We walked outside and out to her car just creating casual small talk then I decided right then and there to ask her.
"Erin, I was wondering if you wanted to be my date to the Chicago benefit tomorrow night?" I asked.
"Wow yes I would love to go with you to the benefit. How about you come by my house at 6 tomorrow. I know it starts at 8 I was just thinking we could have dinner and a drink before we drive over?" Erin said.
"That sounds great Erin. I will see you at 6 tomorrow" I said.

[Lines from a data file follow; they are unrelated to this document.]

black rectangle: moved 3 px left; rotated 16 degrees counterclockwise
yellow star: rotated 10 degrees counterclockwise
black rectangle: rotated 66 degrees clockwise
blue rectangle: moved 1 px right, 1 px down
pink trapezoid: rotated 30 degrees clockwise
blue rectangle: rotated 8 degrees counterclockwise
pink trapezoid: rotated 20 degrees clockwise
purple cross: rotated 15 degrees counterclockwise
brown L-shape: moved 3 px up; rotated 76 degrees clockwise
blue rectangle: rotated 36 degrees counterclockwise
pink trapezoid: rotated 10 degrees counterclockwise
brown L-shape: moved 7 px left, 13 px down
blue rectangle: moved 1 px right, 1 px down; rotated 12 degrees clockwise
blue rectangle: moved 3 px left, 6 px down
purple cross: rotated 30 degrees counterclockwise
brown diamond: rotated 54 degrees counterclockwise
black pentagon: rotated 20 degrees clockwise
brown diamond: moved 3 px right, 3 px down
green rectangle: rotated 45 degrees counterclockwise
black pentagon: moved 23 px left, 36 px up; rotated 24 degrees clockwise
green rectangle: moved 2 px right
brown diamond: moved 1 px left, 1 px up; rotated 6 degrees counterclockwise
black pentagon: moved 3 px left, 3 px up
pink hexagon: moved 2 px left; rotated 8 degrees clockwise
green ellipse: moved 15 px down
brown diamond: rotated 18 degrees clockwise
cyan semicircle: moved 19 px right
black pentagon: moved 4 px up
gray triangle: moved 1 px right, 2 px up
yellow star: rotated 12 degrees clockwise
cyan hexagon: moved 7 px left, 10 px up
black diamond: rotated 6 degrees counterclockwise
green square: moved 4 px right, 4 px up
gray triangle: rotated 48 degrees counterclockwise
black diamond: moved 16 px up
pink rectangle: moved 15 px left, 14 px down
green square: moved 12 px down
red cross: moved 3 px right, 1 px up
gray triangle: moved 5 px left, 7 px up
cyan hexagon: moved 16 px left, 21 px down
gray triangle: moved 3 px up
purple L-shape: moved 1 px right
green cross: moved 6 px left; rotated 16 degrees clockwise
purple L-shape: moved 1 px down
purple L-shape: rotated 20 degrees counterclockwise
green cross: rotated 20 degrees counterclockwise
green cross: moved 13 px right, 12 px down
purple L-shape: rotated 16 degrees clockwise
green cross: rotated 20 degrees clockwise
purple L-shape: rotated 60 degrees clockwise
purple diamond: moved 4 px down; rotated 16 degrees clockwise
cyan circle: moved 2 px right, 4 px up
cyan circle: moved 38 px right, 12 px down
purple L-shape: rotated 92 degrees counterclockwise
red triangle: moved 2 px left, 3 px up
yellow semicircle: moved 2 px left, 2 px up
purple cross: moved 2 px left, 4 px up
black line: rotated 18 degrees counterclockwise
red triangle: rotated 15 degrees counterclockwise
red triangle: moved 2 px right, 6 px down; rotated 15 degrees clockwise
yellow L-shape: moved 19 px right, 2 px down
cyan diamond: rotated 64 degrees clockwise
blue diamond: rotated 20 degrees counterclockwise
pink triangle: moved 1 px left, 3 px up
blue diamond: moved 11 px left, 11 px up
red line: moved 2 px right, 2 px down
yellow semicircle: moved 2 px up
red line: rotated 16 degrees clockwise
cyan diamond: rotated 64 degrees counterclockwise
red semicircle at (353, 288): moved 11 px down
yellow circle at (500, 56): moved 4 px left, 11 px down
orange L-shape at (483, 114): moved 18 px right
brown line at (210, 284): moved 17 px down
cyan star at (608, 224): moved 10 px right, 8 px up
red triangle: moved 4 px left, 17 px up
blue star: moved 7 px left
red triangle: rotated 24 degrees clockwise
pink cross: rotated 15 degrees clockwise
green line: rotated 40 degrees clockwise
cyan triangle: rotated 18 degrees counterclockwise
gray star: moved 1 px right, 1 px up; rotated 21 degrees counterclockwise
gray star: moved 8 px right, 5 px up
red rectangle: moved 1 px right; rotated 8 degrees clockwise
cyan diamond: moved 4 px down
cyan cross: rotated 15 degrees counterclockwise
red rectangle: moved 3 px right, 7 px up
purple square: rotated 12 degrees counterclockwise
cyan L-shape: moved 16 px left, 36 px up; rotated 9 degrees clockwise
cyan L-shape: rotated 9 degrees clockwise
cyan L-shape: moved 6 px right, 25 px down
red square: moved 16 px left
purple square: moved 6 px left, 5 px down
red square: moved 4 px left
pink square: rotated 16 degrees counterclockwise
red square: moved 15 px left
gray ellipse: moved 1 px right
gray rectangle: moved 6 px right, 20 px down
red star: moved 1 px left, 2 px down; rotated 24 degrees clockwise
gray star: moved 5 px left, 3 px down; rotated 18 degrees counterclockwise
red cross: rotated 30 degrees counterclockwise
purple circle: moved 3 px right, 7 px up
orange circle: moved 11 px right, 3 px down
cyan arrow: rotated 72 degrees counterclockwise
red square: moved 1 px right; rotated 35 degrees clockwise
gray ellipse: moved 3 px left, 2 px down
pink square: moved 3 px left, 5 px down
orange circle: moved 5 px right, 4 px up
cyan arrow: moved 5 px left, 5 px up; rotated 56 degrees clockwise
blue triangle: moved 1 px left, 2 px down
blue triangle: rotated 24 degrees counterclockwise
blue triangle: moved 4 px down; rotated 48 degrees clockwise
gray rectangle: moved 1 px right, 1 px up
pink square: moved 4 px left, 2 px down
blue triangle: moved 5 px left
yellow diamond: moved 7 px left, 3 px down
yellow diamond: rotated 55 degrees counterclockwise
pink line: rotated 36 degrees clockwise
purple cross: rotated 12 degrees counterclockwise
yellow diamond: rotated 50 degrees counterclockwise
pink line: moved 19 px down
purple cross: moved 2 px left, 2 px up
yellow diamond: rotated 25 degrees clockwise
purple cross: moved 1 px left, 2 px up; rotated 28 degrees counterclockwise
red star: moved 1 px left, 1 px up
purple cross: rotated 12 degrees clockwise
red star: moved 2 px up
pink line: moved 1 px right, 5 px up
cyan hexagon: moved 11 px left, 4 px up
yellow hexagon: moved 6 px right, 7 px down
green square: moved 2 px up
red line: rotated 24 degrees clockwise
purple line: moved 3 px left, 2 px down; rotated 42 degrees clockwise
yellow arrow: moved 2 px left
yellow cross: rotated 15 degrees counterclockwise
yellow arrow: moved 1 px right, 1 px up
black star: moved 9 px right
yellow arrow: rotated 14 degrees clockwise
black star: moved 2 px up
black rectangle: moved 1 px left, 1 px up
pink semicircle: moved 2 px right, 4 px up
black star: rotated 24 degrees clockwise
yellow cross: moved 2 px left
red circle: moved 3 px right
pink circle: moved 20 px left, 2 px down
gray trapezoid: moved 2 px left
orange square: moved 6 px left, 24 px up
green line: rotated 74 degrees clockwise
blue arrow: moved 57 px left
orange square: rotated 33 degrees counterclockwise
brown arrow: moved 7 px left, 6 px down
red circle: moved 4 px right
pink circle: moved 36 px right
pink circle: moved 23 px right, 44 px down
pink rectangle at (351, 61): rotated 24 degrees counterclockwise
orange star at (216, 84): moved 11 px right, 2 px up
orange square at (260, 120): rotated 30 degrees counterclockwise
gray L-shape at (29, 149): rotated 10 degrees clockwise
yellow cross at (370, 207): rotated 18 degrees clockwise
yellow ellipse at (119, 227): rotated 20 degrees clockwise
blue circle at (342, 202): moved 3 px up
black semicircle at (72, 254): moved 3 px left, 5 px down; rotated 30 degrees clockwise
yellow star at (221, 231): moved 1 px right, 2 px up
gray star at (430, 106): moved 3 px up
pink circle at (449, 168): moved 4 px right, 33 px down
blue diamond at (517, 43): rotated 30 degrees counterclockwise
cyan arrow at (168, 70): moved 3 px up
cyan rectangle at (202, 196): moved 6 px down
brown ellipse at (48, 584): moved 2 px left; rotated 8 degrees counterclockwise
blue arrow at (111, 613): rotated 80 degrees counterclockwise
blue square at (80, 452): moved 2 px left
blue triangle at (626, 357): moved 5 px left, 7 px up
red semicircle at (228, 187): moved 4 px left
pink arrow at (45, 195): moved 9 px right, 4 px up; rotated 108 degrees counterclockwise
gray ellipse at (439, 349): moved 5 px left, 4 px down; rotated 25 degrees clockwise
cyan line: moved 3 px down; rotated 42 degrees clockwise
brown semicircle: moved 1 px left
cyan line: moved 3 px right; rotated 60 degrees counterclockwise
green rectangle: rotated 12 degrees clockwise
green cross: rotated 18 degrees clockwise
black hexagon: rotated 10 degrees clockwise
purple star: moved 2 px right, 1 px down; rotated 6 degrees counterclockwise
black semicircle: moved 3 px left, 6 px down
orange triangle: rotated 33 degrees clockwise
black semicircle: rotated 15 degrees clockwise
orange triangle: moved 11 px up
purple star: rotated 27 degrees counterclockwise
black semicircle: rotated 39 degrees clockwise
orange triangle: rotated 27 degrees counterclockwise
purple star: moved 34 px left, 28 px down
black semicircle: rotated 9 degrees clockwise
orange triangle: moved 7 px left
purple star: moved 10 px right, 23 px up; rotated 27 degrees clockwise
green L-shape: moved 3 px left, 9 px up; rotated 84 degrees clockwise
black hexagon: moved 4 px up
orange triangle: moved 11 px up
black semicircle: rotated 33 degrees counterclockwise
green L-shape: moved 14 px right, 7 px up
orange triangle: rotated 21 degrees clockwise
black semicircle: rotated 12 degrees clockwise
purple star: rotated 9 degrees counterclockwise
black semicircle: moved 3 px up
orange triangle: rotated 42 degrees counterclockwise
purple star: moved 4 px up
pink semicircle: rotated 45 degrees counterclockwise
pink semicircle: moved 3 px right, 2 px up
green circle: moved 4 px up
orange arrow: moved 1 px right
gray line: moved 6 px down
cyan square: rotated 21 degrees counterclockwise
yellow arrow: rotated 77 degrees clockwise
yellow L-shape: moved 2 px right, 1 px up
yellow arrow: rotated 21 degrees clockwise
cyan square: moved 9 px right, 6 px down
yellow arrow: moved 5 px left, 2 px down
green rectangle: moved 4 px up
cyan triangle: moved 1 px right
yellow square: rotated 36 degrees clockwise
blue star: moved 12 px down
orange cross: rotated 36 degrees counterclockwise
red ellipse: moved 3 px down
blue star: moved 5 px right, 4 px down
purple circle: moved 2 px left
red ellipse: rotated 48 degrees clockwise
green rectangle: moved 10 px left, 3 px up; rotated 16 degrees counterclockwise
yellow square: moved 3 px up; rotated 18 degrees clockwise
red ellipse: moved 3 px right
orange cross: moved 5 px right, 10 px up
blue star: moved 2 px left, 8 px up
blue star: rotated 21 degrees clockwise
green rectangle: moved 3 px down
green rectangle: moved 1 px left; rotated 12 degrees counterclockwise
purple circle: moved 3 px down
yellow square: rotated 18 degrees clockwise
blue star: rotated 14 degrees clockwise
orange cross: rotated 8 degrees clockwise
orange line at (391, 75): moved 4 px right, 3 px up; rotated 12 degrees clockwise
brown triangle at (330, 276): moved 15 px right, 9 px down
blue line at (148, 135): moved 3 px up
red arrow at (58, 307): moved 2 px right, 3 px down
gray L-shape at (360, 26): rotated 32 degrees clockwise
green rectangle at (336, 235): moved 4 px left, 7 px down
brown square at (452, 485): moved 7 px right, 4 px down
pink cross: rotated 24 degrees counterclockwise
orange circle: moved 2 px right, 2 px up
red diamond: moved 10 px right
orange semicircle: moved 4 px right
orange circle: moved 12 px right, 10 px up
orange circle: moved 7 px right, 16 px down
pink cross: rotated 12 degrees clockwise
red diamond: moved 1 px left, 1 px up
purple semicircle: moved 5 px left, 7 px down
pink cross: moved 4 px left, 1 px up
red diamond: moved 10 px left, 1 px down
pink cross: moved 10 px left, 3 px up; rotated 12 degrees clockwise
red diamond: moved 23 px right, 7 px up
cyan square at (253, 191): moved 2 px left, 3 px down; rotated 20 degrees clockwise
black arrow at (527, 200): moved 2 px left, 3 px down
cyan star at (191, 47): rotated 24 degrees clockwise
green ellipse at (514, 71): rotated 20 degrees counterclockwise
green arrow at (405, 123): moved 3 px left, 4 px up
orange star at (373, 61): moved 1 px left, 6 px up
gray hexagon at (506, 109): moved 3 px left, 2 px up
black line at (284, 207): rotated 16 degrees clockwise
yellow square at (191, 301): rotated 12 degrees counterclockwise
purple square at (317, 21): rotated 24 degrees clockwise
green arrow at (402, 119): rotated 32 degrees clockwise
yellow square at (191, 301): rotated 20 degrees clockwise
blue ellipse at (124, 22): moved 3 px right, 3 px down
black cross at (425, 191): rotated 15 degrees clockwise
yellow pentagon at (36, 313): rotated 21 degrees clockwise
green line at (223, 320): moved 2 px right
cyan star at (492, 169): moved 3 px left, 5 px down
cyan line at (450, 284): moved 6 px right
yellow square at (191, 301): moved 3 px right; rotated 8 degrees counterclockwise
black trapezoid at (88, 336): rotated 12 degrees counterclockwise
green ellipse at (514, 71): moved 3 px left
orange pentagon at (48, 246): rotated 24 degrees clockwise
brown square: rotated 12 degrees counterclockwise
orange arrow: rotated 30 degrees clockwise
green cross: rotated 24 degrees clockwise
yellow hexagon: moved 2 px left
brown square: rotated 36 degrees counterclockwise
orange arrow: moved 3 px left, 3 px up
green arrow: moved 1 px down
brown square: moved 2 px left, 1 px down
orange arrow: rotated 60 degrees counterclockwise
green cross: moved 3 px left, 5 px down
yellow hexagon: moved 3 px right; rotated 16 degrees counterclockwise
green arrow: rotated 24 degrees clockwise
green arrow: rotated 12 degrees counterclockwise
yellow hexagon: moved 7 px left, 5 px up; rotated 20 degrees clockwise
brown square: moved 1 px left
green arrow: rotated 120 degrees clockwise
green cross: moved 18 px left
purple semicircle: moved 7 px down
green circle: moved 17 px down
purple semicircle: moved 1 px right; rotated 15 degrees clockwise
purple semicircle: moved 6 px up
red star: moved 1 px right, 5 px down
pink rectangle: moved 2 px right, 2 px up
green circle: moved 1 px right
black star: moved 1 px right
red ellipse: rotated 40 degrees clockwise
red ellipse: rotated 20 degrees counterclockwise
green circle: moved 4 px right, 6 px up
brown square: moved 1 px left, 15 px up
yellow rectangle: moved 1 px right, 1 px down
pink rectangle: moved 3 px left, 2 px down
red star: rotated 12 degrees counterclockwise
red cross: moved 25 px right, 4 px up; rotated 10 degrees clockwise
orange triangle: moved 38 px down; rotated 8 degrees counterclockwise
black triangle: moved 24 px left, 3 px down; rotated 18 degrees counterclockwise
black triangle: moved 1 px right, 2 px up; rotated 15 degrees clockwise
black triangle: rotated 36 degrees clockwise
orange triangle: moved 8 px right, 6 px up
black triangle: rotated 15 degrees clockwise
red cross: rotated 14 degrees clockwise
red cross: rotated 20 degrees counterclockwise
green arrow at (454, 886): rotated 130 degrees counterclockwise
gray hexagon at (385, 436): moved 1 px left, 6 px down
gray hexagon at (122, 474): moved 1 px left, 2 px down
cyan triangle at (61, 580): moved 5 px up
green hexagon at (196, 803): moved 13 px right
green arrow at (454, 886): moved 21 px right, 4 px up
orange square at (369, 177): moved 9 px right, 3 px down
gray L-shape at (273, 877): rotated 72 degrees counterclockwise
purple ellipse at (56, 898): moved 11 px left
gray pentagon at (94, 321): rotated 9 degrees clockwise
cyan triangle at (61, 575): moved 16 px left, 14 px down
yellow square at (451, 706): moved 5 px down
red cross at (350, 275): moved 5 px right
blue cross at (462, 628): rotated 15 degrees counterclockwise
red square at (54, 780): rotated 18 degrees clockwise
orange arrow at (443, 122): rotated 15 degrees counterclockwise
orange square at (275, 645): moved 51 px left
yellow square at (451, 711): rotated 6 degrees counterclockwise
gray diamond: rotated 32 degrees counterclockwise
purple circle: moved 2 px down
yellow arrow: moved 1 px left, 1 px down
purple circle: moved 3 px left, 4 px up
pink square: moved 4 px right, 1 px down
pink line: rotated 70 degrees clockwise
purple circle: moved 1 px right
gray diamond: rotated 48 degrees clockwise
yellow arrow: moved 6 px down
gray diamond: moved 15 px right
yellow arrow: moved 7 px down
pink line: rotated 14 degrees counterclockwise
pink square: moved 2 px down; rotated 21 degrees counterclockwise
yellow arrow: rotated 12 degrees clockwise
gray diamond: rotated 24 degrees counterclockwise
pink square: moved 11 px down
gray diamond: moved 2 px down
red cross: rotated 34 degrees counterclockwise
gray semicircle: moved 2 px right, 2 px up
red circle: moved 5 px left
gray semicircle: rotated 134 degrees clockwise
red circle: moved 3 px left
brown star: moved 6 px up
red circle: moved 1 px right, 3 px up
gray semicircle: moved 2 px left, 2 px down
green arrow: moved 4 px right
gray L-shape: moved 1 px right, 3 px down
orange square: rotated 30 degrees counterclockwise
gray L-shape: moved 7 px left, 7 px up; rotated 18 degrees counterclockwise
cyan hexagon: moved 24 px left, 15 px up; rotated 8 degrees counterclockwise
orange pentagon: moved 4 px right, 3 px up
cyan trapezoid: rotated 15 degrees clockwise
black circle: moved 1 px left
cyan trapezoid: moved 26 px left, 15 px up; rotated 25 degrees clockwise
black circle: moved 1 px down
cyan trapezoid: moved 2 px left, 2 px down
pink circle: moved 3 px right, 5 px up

As I said goodnight to Erin and watched her drive away I wondered if Erin and I could possibly become something more than just friends? But I just don't know if that would be right. Erin is the most important woman in my life and although my feelings for her are becoming more obvious to myself I just think it would be best to keep a strong friendship with Erin. but now this dinner with her has me wondering if I should let her know about my feelings towards her and see if she has any feelings for me or just keep them to myself for a while.

Erin's pov:
As I drove away after Jay asked me to be his date to the benefit tomorrow night I thought about what we could really be to each other. I decided that tomorrow night when we have dinner would be the perfect time to see if me and Jay could possibly become something more than just the best partners in the unit. I know voight isn't a fan of in unit relationships but it has worked for burgess and Ruzek who have happily been together for over a year now, so who's to say me and Jay couldn't beat the odds too. I don't know if I want to pursue a relationship with Jay but obviously there is a connection between us and he is a very good looking, caring man that I would be lucky to be with but I just don't know if I'm willing to risk losing our friendship for a relationship that I'm not sure voight would even allow inside the unit. The more I think about a potential relationship with Jay the more I think about how I might have feelings for him. I just wonder if there is any way he feels the same about me. I guess we'll just have to wait until tomorrow night. I'm going to plan a great night full of surprises for us once I get home.